Actually, I’d had this thought when I first learned of Stacey Abrams, former member of the Georgia House of Representatives and candidate for Governor of Georgia. The fact that we notice other people’s weights at all in this country—never mind judge them for it—both drives me crazy and saddens me. But then I considered what it took for her as a Black woman in the south to run for public office. I can tell you one thing: she wasn’t obsessed with what people would think looking at her. Instead, she was focused on her considerable strengths and talents and on a mission to change southern politics.

I felt this powerful focus again while watching “Surge.” Here were some seemingly ordinary women who did not fit the mold of skinny and successful and were throwing themselves into the political arena. Moreover, when I looked at their staff and supporters, they didn’t look American picture perfect either. Many were what we would call “higher weight.” My point is that these women were on a get-out-of-my-way mission to a more important calling than how people might perceive their size.
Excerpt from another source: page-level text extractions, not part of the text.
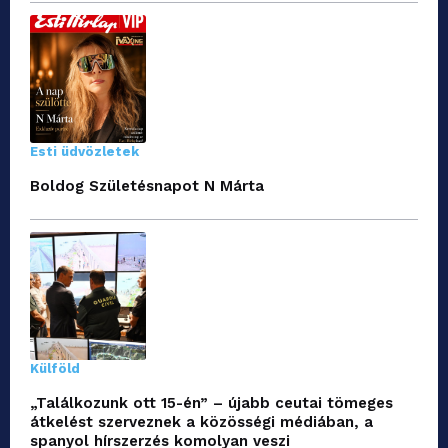
Esti üdvözletek
Boldog Születésnapot N Márta
Külföld
„Találkozunk ott 15-én” – újabb ceutai tömeges
átkelést szerveznek a közösségi médiában, a
spanyol hírszerzés komolyan veszi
In order to be bi-partisan and inclusive talking about this issue, I found some other women who have succeeded in their fields all while being “higher weight. Some names you’ll know and some you won’t but, trust me, no timid women are these: Oprah, Angela Merkel, Toni Morrison, Barbara Jordan, Philomena Kwao, Precious Lee, Debbie Lesko, Christina Blacken and Chedva Kleinhadler, to name a few.

What do these women have that you don’t as they put themselves out there to get done what needs to be done? Has no one pointed out to them that society will shame and reject them or are they so focused on other, more crucial goals than their body size that they tune out shop-worn criticisms. These are the women that we must use as our role models, achievers who aren’t self-absorbed with what they look like and are more interested in what they can do for the world. There is weight stigma in our society for sure, but it’s time to stop using that as an excuse to hide yourself behind your own fear of being-fat shamed. Better to get out of your head and into the world.